It’s true that diesel-powered trains emit a lot more polluting greenhouse gas than electric trains. That’s why most western countries with adequate electrical generation and distribution grid capacity are switching to electric propulsion. Other benefits are lower maintenance costs and faster acceleration. Energy, normally dissipated as heat during braking, can be returned to the grid to reduce overall energy consumption.
Electric propulsion is generally mandatory for passenger trains running more than 200kph as their high energy demands cannot be met with diesel engines and associated on-board fuel tanks. But, below 200kph diesel power remains a viable power option, particularly for operation with high-performance passenger trains with a maximum speed of around 175kph.
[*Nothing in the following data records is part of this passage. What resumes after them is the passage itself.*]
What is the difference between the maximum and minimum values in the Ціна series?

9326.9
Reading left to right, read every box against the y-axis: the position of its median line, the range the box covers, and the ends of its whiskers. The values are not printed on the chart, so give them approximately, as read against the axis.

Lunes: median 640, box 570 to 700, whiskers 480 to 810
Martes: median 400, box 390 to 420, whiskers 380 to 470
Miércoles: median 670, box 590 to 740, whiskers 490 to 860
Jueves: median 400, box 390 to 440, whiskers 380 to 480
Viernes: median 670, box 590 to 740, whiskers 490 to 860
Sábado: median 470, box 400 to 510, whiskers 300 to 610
Although electricity is considered non-polluting it is only so when generated with emissions-free renewable power such as wind, solar, hydro-electric and nuclear. But the catch is that the manufacture and installation of power distribution infrastructure (transformers, overhead catenary and cables) is fairly emissions intensive. They can also be visually intrusive.
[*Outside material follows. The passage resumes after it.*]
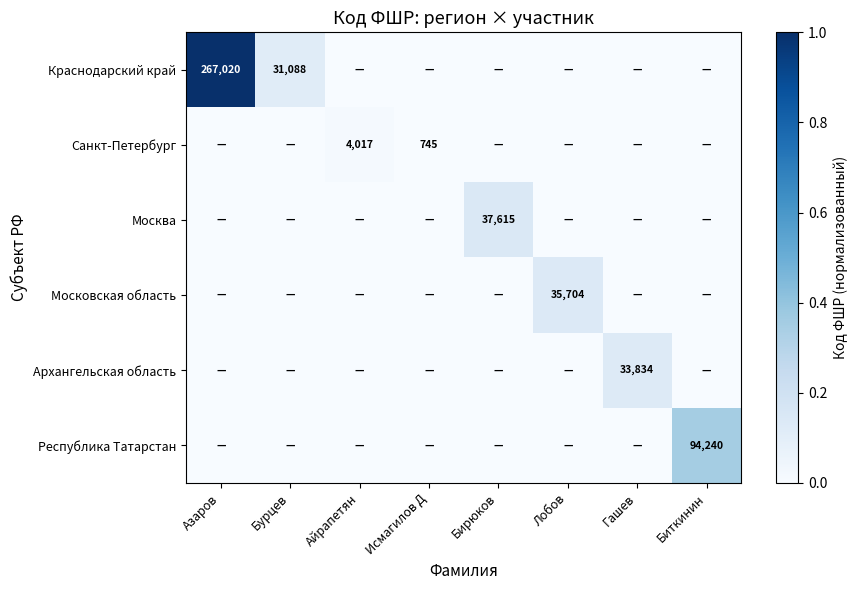

Which series has the largest range (max minus min)?

Краснодарский край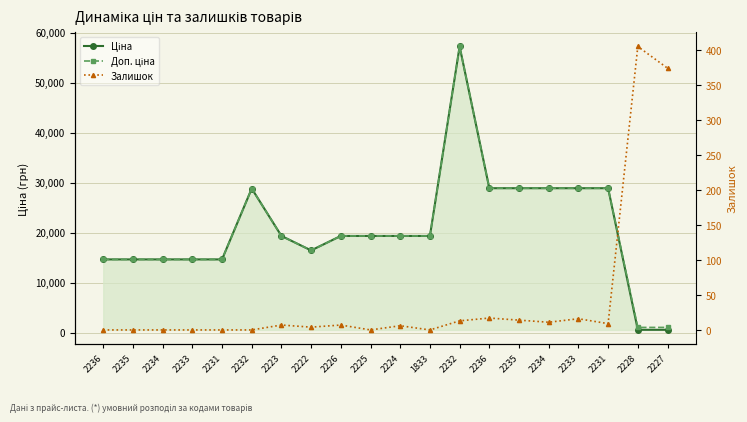

True or false: Ціна has a value of 14649.6 at 2235.

True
The very latest diesel passenger locomotives meet Environmental Protection Agency Tier 4 emissions (or its European equivalent) whereby exhaust aftertreatment (like your car’s catalytic converter) drastically reduces damaging oxides of nitrogen and carbon particulates. Carbon dioxide remains a problem but, typically, a diesel-powered passenger train emits about half the greenhouse gas per passenger/km than short-haul passenger aircraft on journeys up to about 800km.
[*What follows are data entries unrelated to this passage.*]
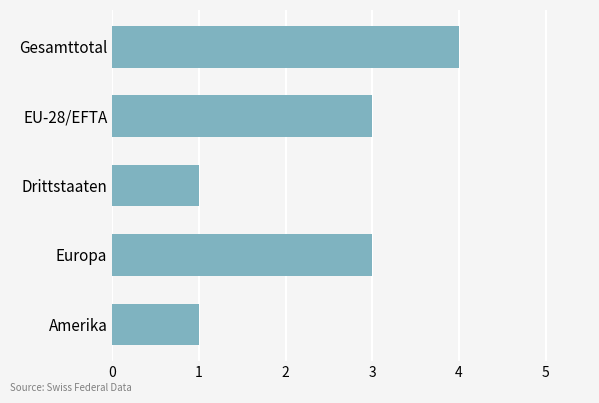

Are the bars horizontal?

Yes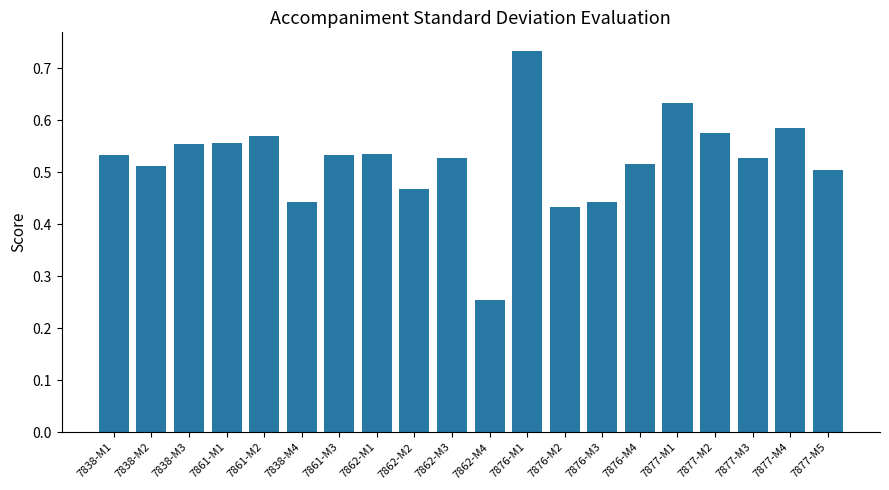

Which label corresponds to the largest value in the chart?

7876-M1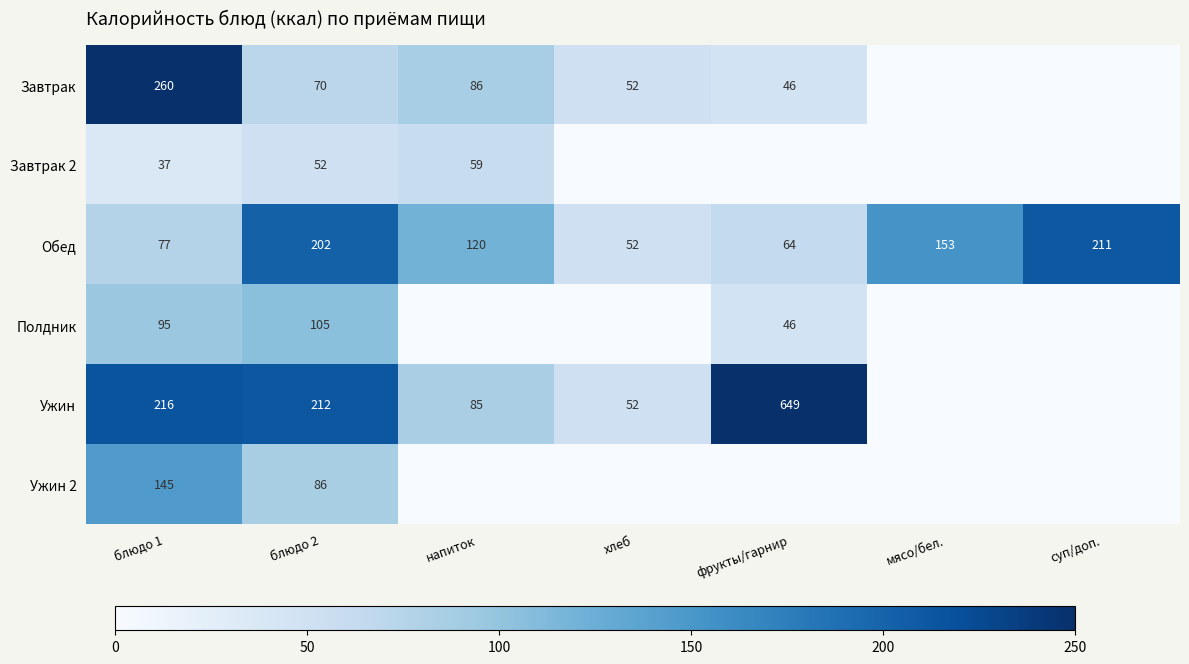

What is the spread (max minus min) of values at блюдо 2?

160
Diesel-powered passenger trains can operate on freight lines owned by CN and CP as these freight carriers do not currently permit overhead electrical power equipment.
Ontario must eventually transition to electric trains in areas of high population density and eventually rural areas, where feasible. But High-Performance Rail using modern, low emission diesel engines is an economical and time-efficient interim solution that will make passenger railways appealing to more travelers while minimising taxpayer risk and cost.